Genetic Determinants Of Disease Phenotype In Myelodysplastic Syndromes

Diagnosis of myelodysplastic syndromes (MDS) is greatly limited by the scarce reproducibility of morphological analysis of dysplasia and the poor specificity of dysplastic changes. In a group of myeloid disorders classified on the basis of morphological criteria, identifying specific associations between genotype and disease phenotypes is essential to recognize disease entities according to distinctive genetic profiles. These genotype-phenotype correlations are illustrated by the 5q- syndrome, and more recently by the association of SF3B1 mutations with ring sideroblasts, which makes SF3B1 the first gene to be strongly associated with a specific morphological feature in myeloid neoplasms. In this work, we performed a comprehensive mutation analysis in a large and well clinically characterized cohort of MDS patients, and sought for associations between genotype and disease phenotype.

Massively parallel pyrosequencing was used to screen coding exons of 111 genes known to be implicated in myeloid neoplasms. We studied 245 patients diagnosed with MDS according to WHO criteria at the Department of Hematology, Fondazione IRCCS Policlinico San Matteo, University of Pavia, Italy: 26 were classified as RA, 35 as RARS, 69 as RCMD, 27 as RCMD-RS, 10 MDS with isolated del(5q), 36 as RAEB-1, and 42 as RAEB-2.

The most frequently mutated gene categories were splicing factors (122/245, 49.7%), chromatin modifiers (91/245, 37.1%), DNA methylation (71/245, 29%), transcription factors (58/245, 23. 7%), signalling (44/245, 18%), and RAS pathway (27/245, 11%).

We first focused on nonsideroblastic MDS categories (RA, RCMD, RAEB-1, RAEB-2) with the aim to identify genetic determinants of multilineage dysplasia and excess of bone marrow blasts. We found that mutations of genes involved in DNA methylation (DNMT3A, TET2, IDH1, IDH2) were significantly associated with multilineage dysplasia or excess blasts (P=.007). In fact, of 48 patients carrying these mutant genes, only two had isolated erythroid dysplasia, whereas 26 of 48 showed multilineage dysplasia and 20 excess blasts. The positive predictive value of mutations in this gene category for multilineage dysplasia was 92.9%, and 95.8% for advanced disease, defined as either multilineage dysplasia or excess blasts.

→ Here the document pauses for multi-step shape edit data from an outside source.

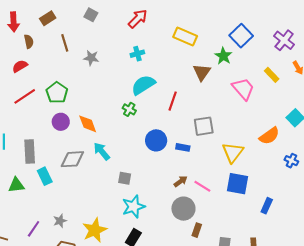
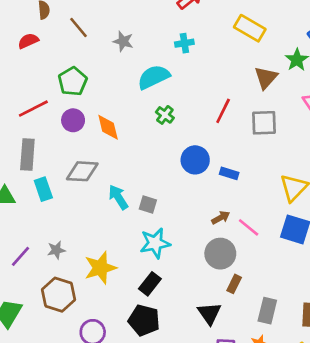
brown line: (65, 43) -> (79, 28), moved, turned -30
cyan semicircle: (143, 85) -> (154, 77), moved
red line: (25, 96) -> (33, 109), moved
gray square: (204, 126) -> (264, 123), moved
cyan arrow: (102, 151) -> (118, 197), moved

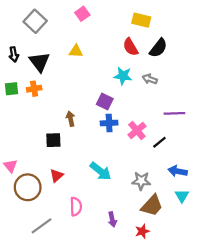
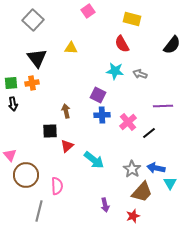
pink square: (82, 14) -> (88, 11), moved
black semicircle: (158, 48) -> (172, 45), moved
black arrow: (14, 54) -> (13, 104), moved
blue arrow: (178, 171) -> (156, 168), moved
red triangle: (57, 175) -> (67, 146), moved
gray star: (141, 181) -> (132, 169), turned 30
pink semicircle: (76, 207) -> (57, 186), moved
gray line: (42, 226) -> (39, 211), turned -40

We then studied patients with mutations in splicing factors other than SF3B1 (SRSF2, U2AF1, ZRSR2), and found that, of 57 patients carrying these mutaions, 3 showed unilineage dysplasia, whereas multilineage dysplasia or excess blasts were observed in 27 patients each (P=.016), resulting in a positive predictive value for multilineage dysplasia of 90% and of 94.7% for advanced disease.

Mutations in RAS pathway (KRAS, NRAS, CBL, NF1) were observed in 19 patients, 7 classified as RCMD and 12 as RAEB, whereas no cases with isolated erythroid dysplasia were observed (P=.033). The resulting positive predictive value of these mutations for multilineage dysplasia or excess blasts was of 100%.

Finally, we found a significant association of RUNX1 mutations with advanced disease (P=.024), resulting in a positive predictive value for multilineage dysplasia of 83% and of 100% for advanced disease. Overall, having at least one mutation in genes involved in DNA methylation, splicing factors other than SF3B1, RAS pathway or in RUNX1 had a positive predictive value for multilineage dysplasia or excess blasts of 96.5%.

We then focused on sideroblastic categories (RARS and RCMD-RS). A significantly different prevalence of SF3B1 mutations was observed in patients with isolated erythroid dysplasia versus multilineage dysplasia (91.4% in RARS vs 55.6% in RCMD-RS, P=.002). Conversely, a significantly higher prevalence of mutations in other splicing factors (SRSF2, U2AF1, ZRSR2) was found in patients with RCMD-RS compared with those with RARS (2.9% vs 22.2% respectively, P=.023).

In conclusion, in a cohort of MDS patients well characterized with respect to clinical features and mutation status, we identified significant associations between genotype and disease phenotype. In particular, we found that mutations in genes involved in DNA methylation, splicing factors (other than SF3B1), RAS pathway and in RUNX1 are highly predictive of multilineage dysplasia and excess of BM blasts. These observations, together with the close association of SF3B1 with disease phenotype with ring sideroblasts, may represent the basis for a molecular classification of MDS.